# Exercise details:
Set down the listing again, word for word.

# Exercise material:
_ _ _
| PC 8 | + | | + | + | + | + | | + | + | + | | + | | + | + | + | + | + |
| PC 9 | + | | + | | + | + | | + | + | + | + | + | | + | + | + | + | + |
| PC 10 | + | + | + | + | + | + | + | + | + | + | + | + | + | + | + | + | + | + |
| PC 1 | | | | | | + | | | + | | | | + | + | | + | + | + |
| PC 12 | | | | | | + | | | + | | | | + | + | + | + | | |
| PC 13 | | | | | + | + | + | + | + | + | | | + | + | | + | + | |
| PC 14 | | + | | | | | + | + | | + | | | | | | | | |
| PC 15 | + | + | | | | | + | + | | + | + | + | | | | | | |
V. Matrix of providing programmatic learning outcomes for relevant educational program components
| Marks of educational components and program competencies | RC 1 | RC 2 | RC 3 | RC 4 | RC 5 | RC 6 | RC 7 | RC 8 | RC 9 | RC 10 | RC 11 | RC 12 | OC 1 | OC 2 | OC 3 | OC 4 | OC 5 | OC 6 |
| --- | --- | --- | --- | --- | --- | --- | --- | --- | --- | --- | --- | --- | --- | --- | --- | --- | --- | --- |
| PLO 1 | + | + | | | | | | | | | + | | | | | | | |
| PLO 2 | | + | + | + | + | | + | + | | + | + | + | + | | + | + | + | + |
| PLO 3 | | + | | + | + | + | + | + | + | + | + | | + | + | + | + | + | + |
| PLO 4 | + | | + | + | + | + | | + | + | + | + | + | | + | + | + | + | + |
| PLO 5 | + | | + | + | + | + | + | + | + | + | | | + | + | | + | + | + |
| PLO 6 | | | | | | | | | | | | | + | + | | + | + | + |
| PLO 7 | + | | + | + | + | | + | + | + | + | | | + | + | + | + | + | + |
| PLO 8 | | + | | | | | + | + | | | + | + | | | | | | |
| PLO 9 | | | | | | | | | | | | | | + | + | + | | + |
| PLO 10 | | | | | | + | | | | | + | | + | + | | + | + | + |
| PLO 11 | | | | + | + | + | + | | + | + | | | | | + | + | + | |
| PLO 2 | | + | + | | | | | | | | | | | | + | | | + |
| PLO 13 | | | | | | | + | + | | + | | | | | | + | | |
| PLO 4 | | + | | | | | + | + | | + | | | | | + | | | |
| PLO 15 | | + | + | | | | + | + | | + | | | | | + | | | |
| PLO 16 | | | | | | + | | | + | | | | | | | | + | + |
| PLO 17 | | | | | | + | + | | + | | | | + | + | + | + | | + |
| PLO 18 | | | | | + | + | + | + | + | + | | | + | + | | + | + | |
_ _ _
# Answer to the exercise:
| PC 8 | + | | + | + | + | + | | + | + | + | | + | | + | + | + | + | + |
| PC 9 | + | | + | | + | + | | + | + | + | + | + | | + | + | + | + | + |
| PC 10 | + | + | + | + | + | + | + | + | + | + | + | + | + | + | + | + | + | + |
| PC 1 | | | | | | + | | | + | | | | + | + | | + | + | + |
| PC 12 | | | | | | + | | | + | | | | + | + | + | + | | |
| PC 13 | | | | | + | + | + | + | + | + | | | + | + | | + | + | |
| PC 14 | | + | | | | | + | + | | + | | | | | | | | |
| PC 15 | + | + | | | | | + | + | | + | + | + | | | | | | |
V. Matrix of providing programmatic learning outcomes for relevant educational program components
| Marks of educational components and program competencies | RC 1 | RC 2 | RC 3 | RC 4 | RC 5 | RC 6 | RC 7 | RC 8 | RC 9 | RC 10 | RC 11 | RC 12 | OC 1 | OC 2 | OC 3 | OC 4 | OC 5 | OC 6 |
| --- | --- | --- | --- | --- | --- | --- | --- | --- | --- | --- | --- | --- | --- | --- | --- | --- | --- | --- |
| PLO 1 | + | + | | | | | | | | | + | | | | | | | |
| PLO 2 | | + | + | + | + | | + | + | | + | + | + | + | | + | + | + | + |
| PLO 3 | | + | | + | + | + | + | + | + | + | + | | + | + | + | + | + | + |
| PLO 4 | + | | + | + | + | + | | + | + | + | + | + | | + | + | + | + | + |
| PLO 5 | + | | + | + | + | + | + | + | + | + | | | + | + | | + | + | + |
| PLO 6 | | | | | | | | | | | | | + | + | | + | + | + |
| PLO 7 | + | | + | + | + | | + | + | + | + | | | + | + | + | + | + | + |
| PLO 8 | | + | | | | | + | + | | | + | + | | | | | | |
| PLO 9 | | | | | | | | | | | | | | + | + | + | | + |
| PLO 10 | | | | | | + | | | | | + | | + | + | | + | + | + |
| PLO 11 | | | | + | + | + | + | | + | + | | | | | + | + | + | |
| PLO 2 | | + | + | | | | | | | | | | | | + | | | + |
| PLO 13 | | | | | | | + | + | | + | | | | | | + | | |
| PLO 4 | | + | | | | | + | + | | + | | | | | + | | | |
| PLO 15 | | + | + | | | | + | + | | + | | | | | + | | | |
| PLO 16 | | | | | | + | | | + | | | | | | | | + | + |
| PLO 17 | | | | | | + | + | | + | | | | + | + | + | + | | + |
| PLO 18 | | | | | + | + | + | + | + | + | | | + | + | | + | + | |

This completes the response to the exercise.